- Records for this exercise:
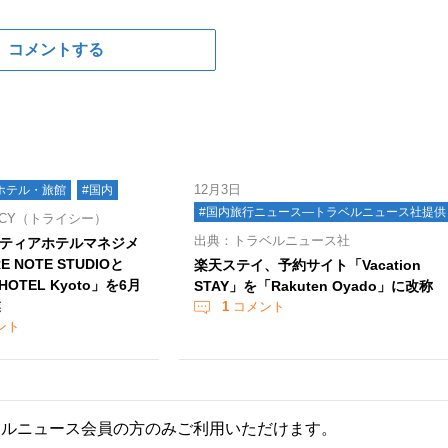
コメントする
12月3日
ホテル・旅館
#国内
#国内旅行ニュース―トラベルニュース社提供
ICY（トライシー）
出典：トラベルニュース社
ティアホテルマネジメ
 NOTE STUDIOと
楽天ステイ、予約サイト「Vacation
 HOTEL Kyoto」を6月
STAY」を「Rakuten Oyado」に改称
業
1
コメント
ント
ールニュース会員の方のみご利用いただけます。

...

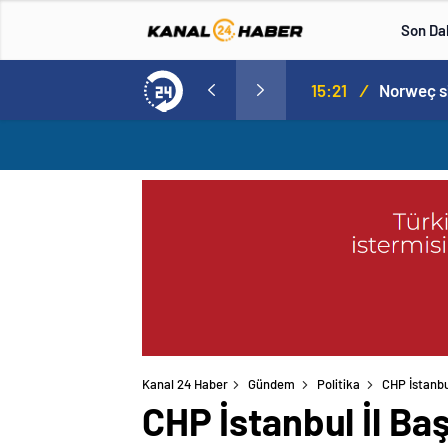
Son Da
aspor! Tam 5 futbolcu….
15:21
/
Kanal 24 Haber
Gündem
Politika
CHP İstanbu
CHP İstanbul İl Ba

==

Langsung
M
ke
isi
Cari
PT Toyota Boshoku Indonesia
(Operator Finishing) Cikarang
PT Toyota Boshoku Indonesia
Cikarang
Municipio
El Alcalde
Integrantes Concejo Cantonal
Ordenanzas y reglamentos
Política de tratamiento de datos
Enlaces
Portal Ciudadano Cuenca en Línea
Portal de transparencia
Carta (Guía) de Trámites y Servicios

- Task item: Each line from the material above that mentions the word "Portal" needs to be copied.

- Response to the task:
Portal Ciudadano Cuenca en Línea
Portal de transparencia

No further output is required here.